Exercise requirements →
List every line of the data below that contains the word "những".

Provided information →
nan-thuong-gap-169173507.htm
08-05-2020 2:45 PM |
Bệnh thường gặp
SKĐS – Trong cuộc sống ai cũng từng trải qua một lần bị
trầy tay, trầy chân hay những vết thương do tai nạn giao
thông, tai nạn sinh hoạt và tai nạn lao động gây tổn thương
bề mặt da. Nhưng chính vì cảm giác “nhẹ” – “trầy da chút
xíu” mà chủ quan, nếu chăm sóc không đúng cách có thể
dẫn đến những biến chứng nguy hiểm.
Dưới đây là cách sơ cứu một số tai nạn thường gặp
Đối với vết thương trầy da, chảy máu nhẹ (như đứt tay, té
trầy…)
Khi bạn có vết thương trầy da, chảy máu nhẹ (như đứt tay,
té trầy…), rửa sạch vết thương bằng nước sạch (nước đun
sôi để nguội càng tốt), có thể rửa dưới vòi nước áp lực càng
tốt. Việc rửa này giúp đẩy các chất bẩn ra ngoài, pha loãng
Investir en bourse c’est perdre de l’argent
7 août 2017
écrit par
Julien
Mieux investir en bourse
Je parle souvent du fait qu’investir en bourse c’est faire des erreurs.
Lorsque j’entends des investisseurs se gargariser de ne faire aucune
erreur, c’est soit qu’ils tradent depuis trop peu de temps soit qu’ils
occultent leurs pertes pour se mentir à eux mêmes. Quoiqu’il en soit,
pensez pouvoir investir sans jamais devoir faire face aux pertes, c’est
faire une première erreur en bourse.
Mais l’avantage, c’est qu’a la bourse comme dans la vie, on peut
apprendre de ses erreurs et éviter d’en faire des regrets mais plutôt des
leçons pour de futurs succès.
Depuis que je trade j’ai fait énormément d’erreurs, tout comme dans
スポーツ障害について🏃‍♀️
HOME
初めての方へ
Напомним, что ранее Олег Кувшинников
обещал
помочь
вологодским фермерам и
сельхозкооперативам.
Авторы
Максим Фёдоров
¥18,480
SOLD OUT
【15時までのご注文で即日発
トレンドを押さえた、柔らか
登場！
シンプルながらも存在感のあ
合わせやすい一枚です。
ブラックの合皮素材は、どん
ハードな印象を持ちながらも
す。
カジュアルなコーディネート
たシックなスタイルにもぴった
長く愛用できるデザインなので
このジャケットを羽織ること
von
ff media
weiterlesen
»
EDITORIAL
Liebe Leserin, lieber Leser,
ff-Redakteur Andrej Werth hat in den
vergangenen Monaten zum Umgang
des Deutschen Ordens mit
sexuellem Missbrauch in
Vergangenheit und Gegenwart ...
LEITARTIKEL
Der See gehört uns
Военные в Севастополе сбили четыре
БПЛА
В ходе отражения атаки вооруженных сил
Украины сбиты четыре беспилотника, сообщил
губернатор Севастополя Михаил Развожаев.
==
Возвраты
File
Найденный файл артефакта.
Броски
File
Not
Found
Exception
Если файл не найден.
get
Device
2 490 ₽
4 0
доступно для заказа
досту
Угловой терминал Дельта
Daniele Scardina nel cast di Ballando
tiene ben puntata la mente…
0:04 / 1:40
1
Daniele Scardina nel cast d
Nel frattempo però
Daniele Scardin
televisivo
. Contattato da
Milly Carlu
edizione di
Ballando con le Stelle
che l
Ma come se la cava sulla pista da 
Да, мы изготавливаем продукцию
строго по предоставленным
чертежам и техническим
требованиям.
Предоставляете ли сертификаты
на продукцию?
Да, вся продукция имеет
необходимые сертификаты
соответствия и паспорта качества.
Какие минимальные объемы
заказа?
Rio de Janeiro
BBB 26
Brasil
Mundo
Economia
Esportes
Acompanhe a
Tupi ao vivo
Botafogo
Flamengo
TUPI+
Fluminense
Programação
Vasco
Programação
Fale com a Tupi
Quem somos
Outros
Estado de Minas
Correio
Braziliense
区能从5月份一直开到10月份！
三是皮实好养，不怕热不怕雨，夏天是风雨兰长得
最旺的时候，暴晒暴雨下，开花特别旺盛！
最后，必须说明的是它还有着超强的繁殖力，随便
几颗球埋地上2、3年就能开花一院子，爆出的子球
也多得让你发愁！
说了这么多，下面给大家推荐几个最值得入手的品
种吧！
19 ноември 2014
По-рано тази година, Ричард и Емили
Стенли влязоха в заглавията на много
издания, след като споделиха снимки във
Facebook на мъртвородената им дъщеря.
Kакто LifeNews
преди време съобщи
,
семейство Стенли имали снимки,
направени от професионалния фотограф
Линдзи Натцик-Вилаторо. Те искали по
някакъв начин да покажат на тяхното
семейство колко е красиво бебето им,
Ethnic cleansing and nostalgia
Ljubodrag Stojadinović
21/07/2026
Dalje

Solution to the exercise →
trầy tay, trầy chân hay những vết thương do tai nạn giao
dẫn đến những biến chứng nguy hiểm.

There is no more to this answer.